Task objective: Restate word for word the lines beginning with the one that contains "Kava protocol and" and ending at the bottom of the records below, both included.

(Records from a dataset)
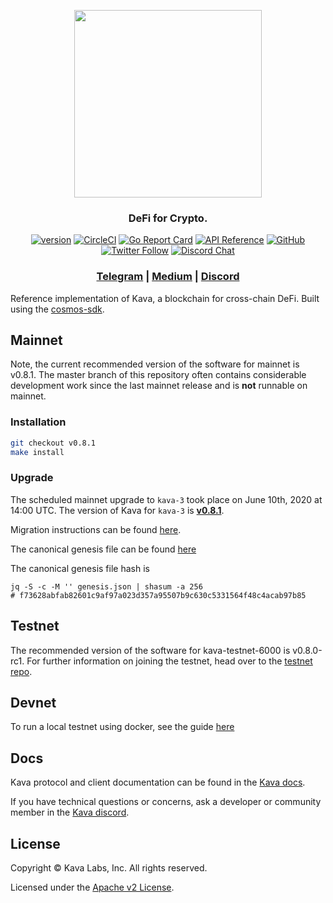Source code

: <p align="center">
  <img src="./kava-logo.svg" width="300">
</p>
<h3 align="center">DeFi for Crypto.</h3>

<div align="center">

[![version](https://img.shields.io/github/tag/kava-labs/kava.svg)](https://github.com/kava-labs/kava/releases/latest)
[![CircleCI](https://circleci.com/gh/Kava-Labs/kava/tree/master.svg?style=shield)](https://circleci.com/gh/Kava-Labs/kava/tree/master)
[![Go Report Card](https://goreportcard.com/badge/github.com/kava-labs/kava)](https://goreportcard.com/report/github.com/kava-labs/kava)
[![API Reference](https://godoc.org/github.com/Kava-Labs/kava?status.svg)](https://godoc.org/github.com/Kava-Labs/kava)
[![GitHub](https://img.shields.io/github/license/kava-labs/kava.svg)](https://github.com/Kava-Labs/kava/blob/master/LICENSE.md)
[![Twitter Follow](https://img.shields.io/twitter/follow/kava_labs.svg?label=Follow&style=social)](https://twitter.com/kava_labs)
[![Discord Chat](https://img.shields.io/discord/704389840614981673.svg)](https://discord.gg/M4uxsG)

</div>

<div align="center">

### [Telegram](https://t.me/kavalabs) | [Medium](https://medium.com/kava-labs) | [Discord](https://discord.gg/M4uxsG)

</div>

Reference implementation of Kava, a blockchain for cross-chain DeFi. Built using the [cosmos-sdk](https://github.com/cosmos/cosmos-sdk).

## Mainnet

Note, the current recommended version of the software for mainnet is v0.8.1. The master branch of this repository often contains considerable development work since the last mainnet release and is __not__ runnable on mainnet.

### Installation

```sh
git checkout v0.8.1
make install
```

### Upgrade

The scheduled mainnet upgrade to `kava-3` took place on June 10th, 2020 at 14:00 UTC. The version of Kava for `kava-3` is [__v0.8.1__](https://github.com/Kava-Labs/kava/releases/tag/v0.8.1).

Migration instructions can be found [here](https://github.com/Kava-Labs/kava/blob/master/contrib/kava-3/migration.md).

The canonical genesis file can be found [here](https://github.com/Kava-Labs/launch/tree/master/kava-3)

The canonical genesis file hash is

```
jq -S -c -M '' genesis.json | shasum -a 256
# f73628abfab82601c9af97a023d357a95507b9c630c5331564f48c4acab97b85
```

## Testnet

The recommended version of the software for kava-testnet-6000 is v0.8.0-rc1. For further information on joining the testnet, head over to the [testnet repo](https://github.com/Kava-Labs/kava-testnets).


## Devnet

To run a local testnet using docker, see the guide [here](./contrib/README.md#Running_local_testet)

## Docs

Kava protocol and client documentation can be found in the [Kava docs](https://docs.kava.io).

If you have technical questions or concerns, ask a developer or community member in the [Kava discord](https://discord.com/invite/kQzh3Uv).

## License

Copyright © Kava Labs, Inc. All rights reserved.

Licensed under the [Apache v2 License](LICENSE.md).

Result of this exercise:
Kava protocol and client documentation can be found in the [Kava docs](https://docs.kava.io).

If you have technical questions or concerns, ask a developer or community member in the [Kava discord](https://discord.com/invite/kQzh3Uv).

## License

Copyright © Kava Labs, Inc. All rights reserved.

Licensed under the [Apache v2 License](LICENSE.md).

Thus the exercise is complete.